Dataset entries
:::
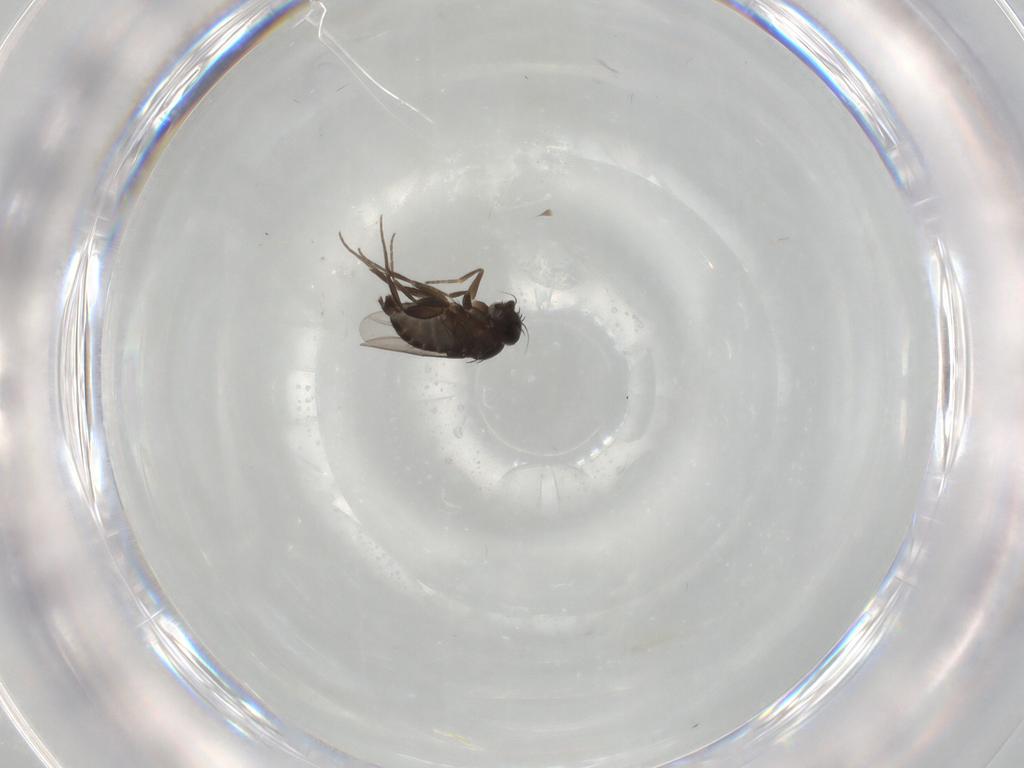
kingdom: Animalia
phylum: Arthropoda
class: Insecta
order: Diptera
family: Phoridae
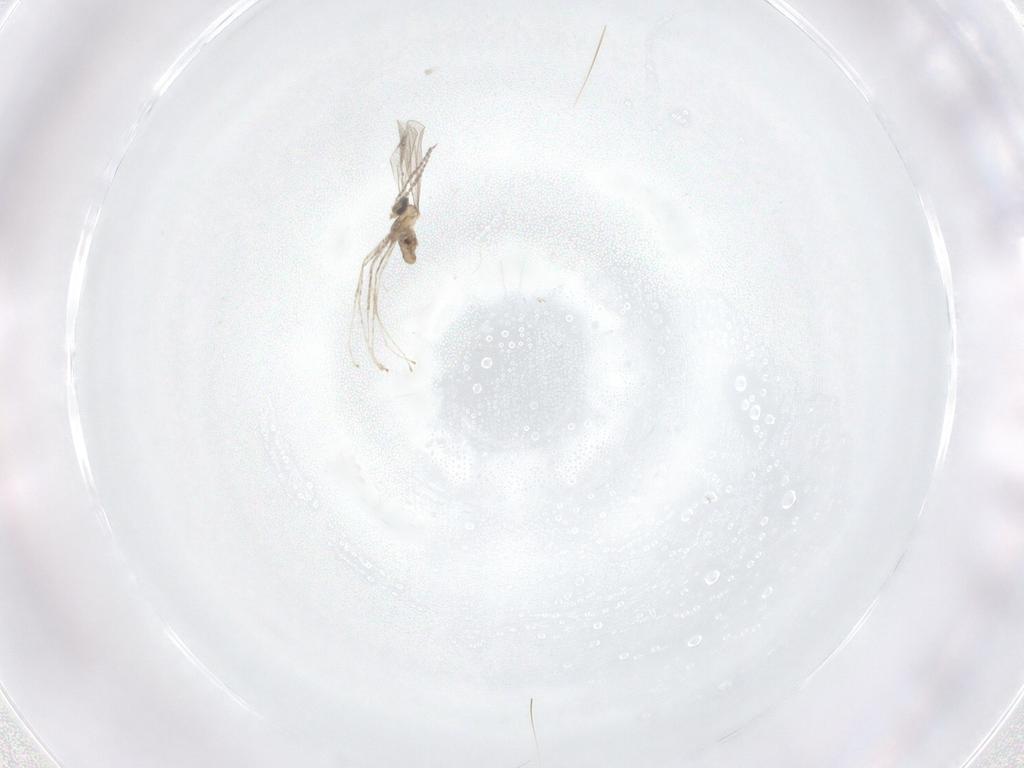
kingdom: Animalia
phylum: Arthropoda
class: Insecta
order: Diptera
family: Cecidomyiidae
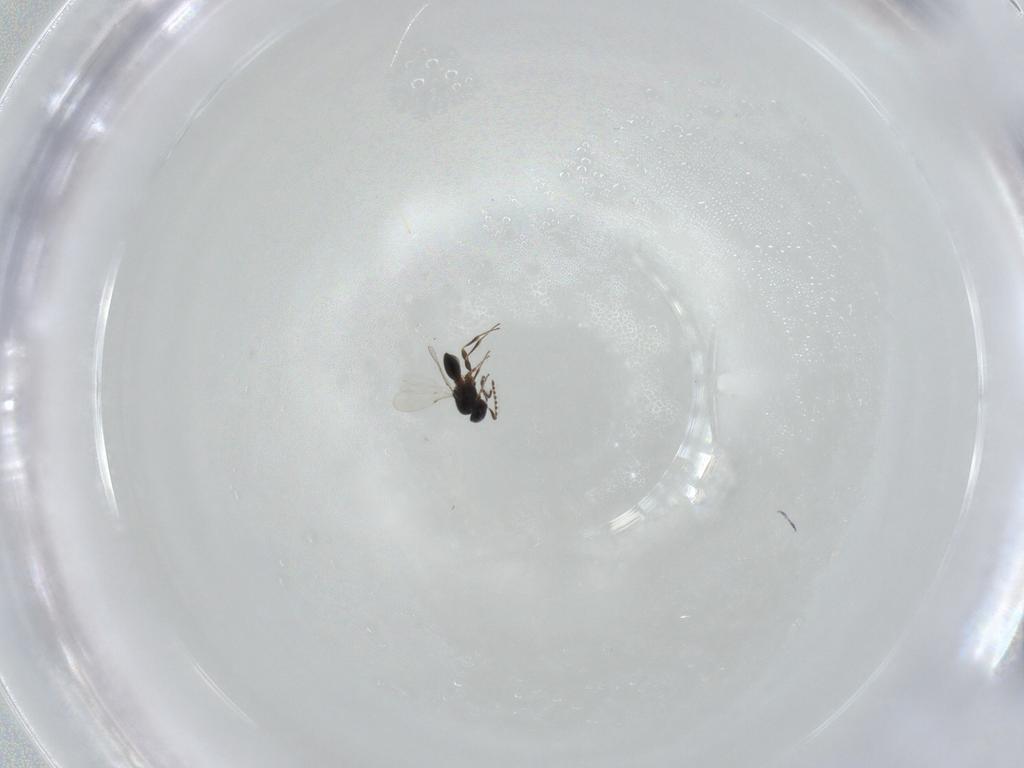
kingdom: Animalia
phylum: Arthropoda
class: Insecta
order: Hymenoptera
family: Platygastridae
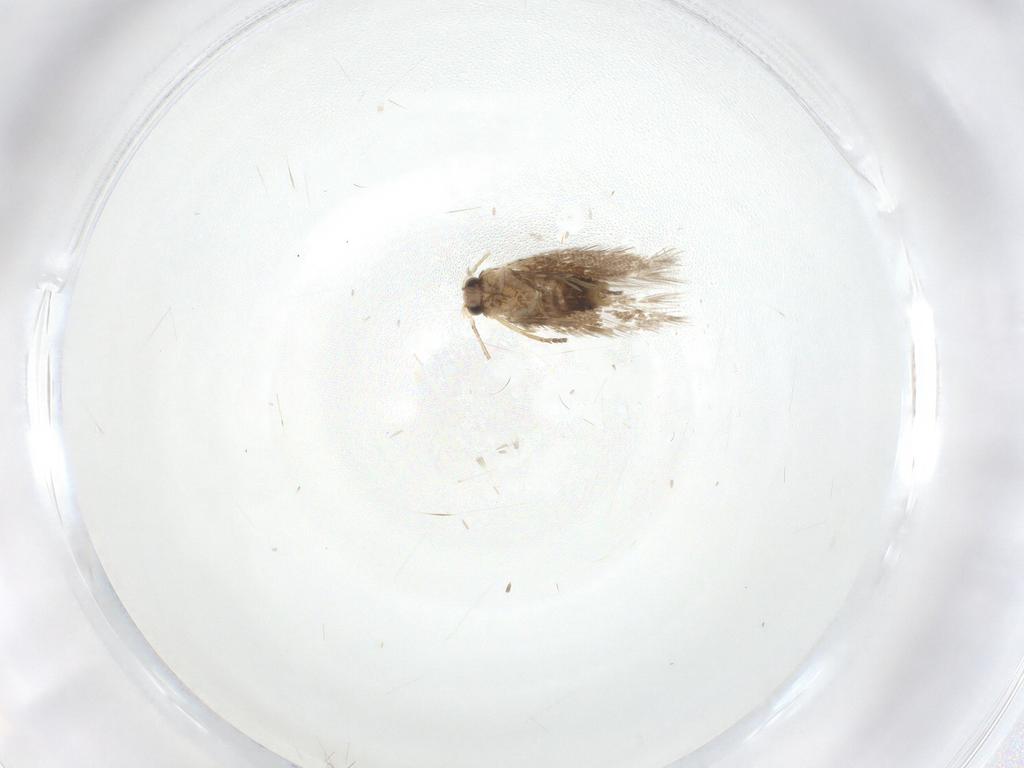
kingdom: Animalia
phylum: Arthropoda
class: Insecta
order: Lepidoptera
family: Nepticulidae
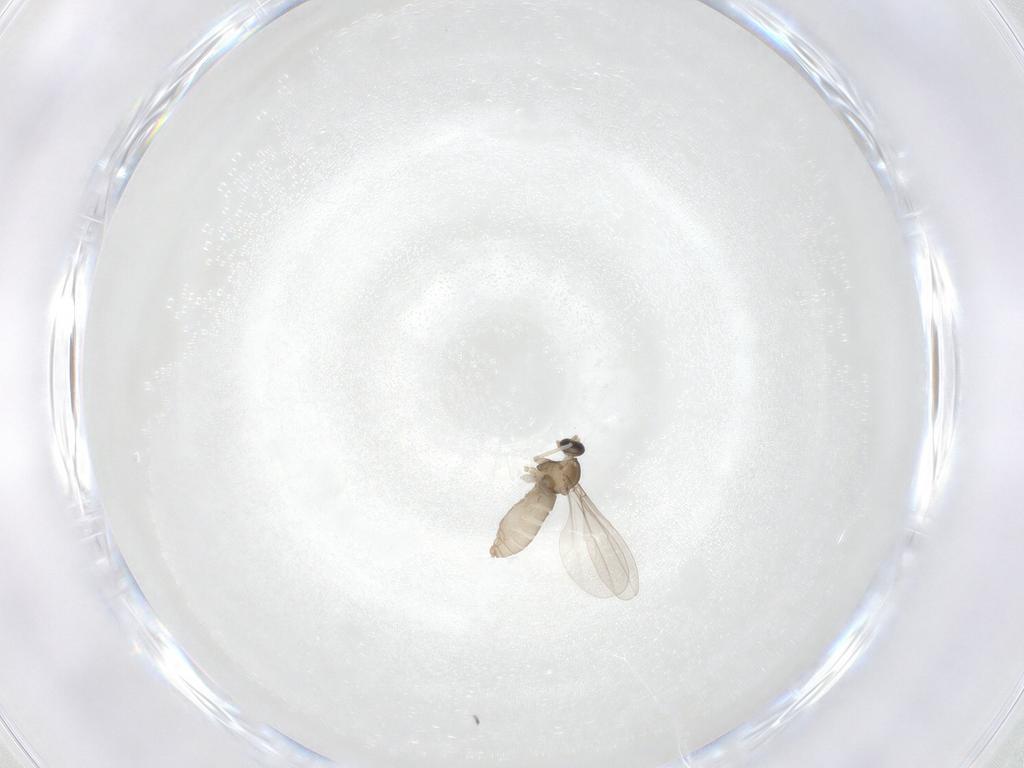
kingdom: Animalia
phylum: Arthropoda
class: Insecta
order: Diptera
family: Cecidomyiidae
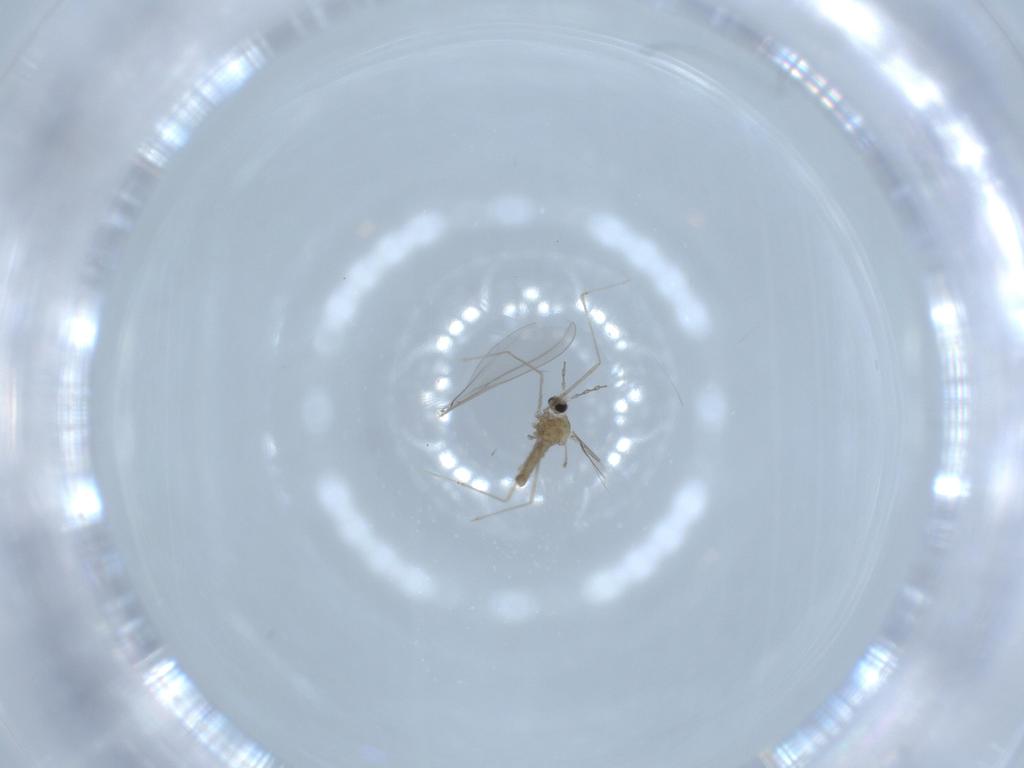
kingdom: Animalia
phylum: Arthropoda
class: Insecta
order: Diptera
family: Cecidomyiidae
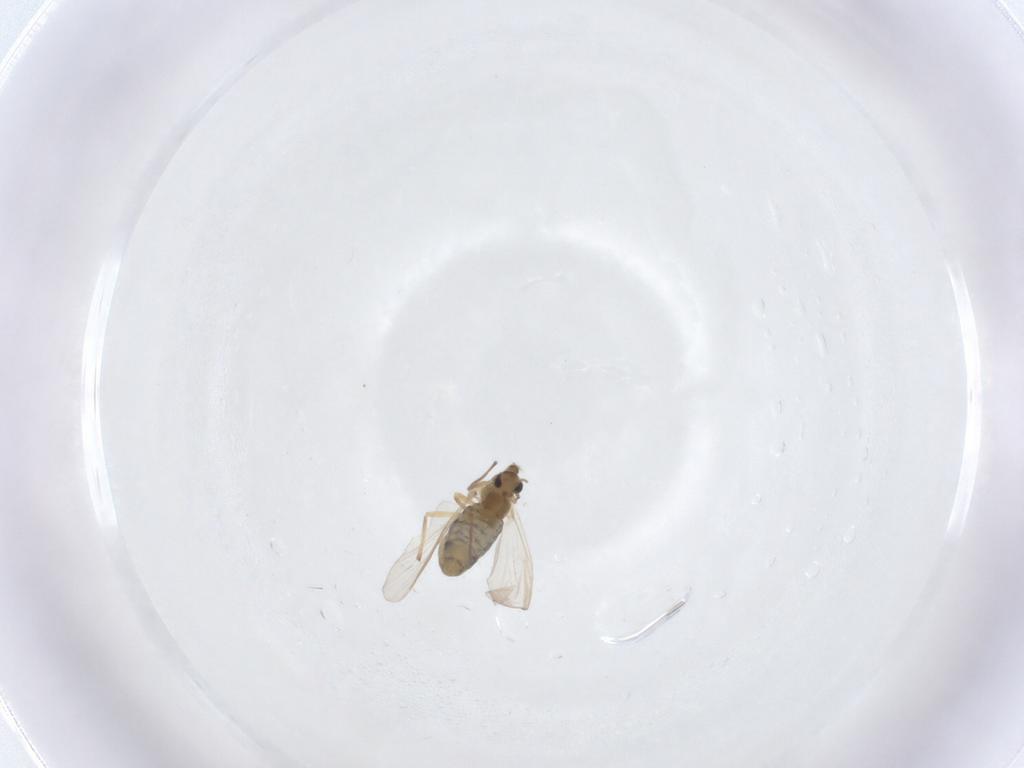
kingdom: Animalia
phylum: Arthropoda
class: Insecta
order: Diptera
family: Chironomidae
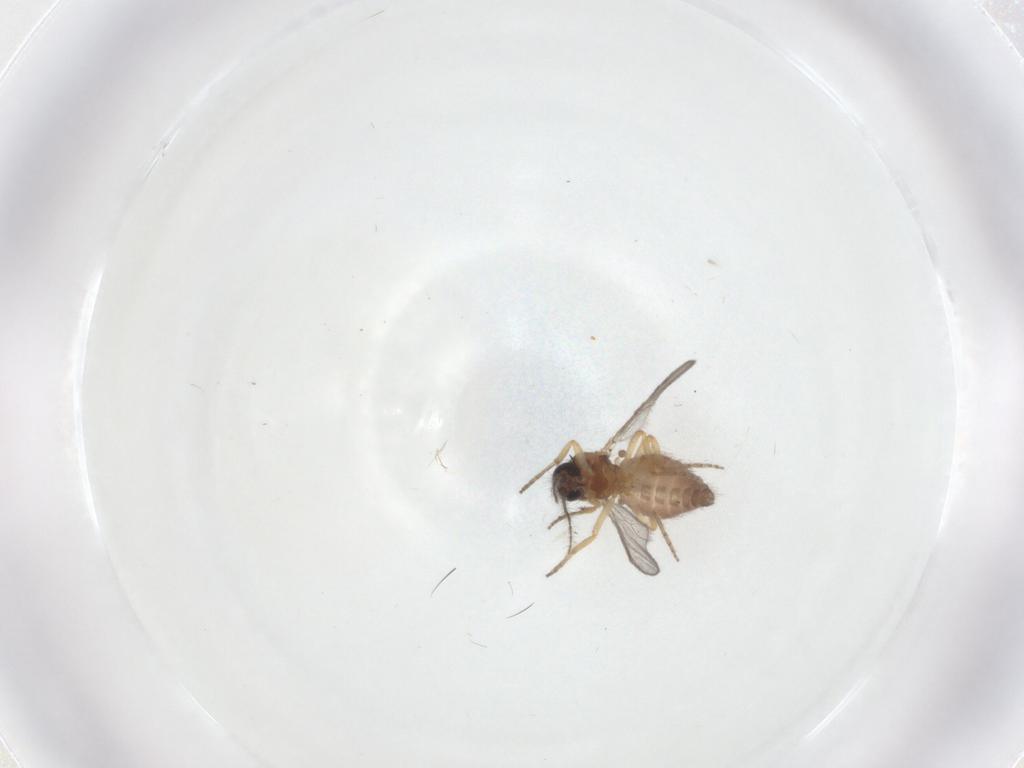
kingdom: Animalia
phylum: Arthropoda
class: Insecta
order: Diptera
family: Ceratopogonidae
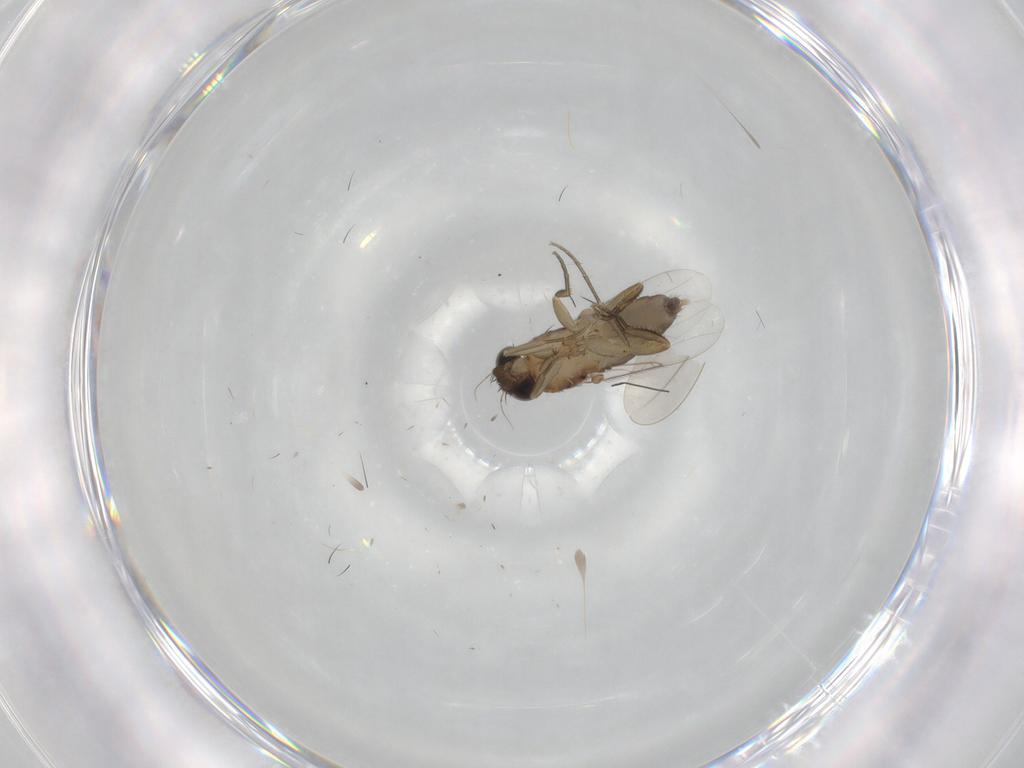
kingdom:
:::
Problem statement :: Copy all the entries above, substituting "division" for "phylum" wherever it occurs and changing nothing else. Leave the pictures out.

Task solution ::
kingdom: Animalia
division: Arthropoda
class: Insecta
order: Diptera
family: Phoridae
kingdom: Animalia
division: Arthropoda
class: Insecta
order: Diptera
family: Cecidomyiidae
kingdom: Animalia
division: Arthropoda
class: Insecta
order: Hymenoptera
family: Platygastridae
kingdom: Animalia
division: Arthropoda
class: Insecta
order: Lepidoptera
family: Nepticulidae
kingdom: Animalia
division: Arthropoda
class: Insecta
order: Diptera
family: Cecidomyiidae
kingdom: Animalia
division: Arthropoda
class: Insecta
order: Diptera
family: Cecidomyiidae
kingdom: Animalia
division: Arthropoda
class: Insecta
order: Diptera
family: Chironomidae
kingdom: Animalia
division: Arthropoda
class: Insecta
order: Diptera
family: Ceratopogonidae
kingdom:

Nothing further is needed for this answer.